WHAT YOU WILL DO: Print, please, the line that contains "HACE 6 AÑOS" and each line after it to the end of the entries, unchanged and with nothing else.

(Extracted data entries)
=======
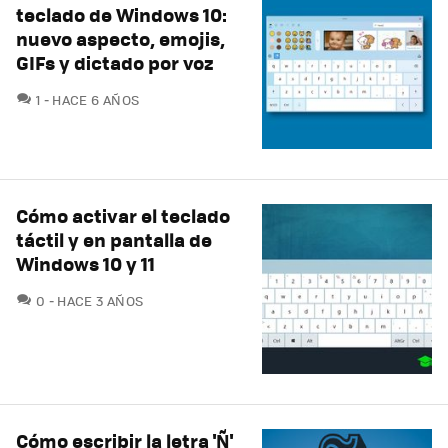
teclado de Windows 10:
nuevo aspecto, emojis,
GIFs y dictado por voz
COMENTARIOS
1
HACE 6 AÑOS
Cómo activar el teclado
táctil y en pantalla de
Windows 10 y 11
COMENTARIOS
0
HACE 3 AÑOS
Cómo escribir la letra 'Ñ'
=======
TASK RESULT:
HACE 6 AÑOS
Cómo activar el teclado
táctil y en pantalla de
Windows 10 y 11
COMENTARIOS
0
HACE 3 AÑOS
Cómo escribir la letra 'Ñ'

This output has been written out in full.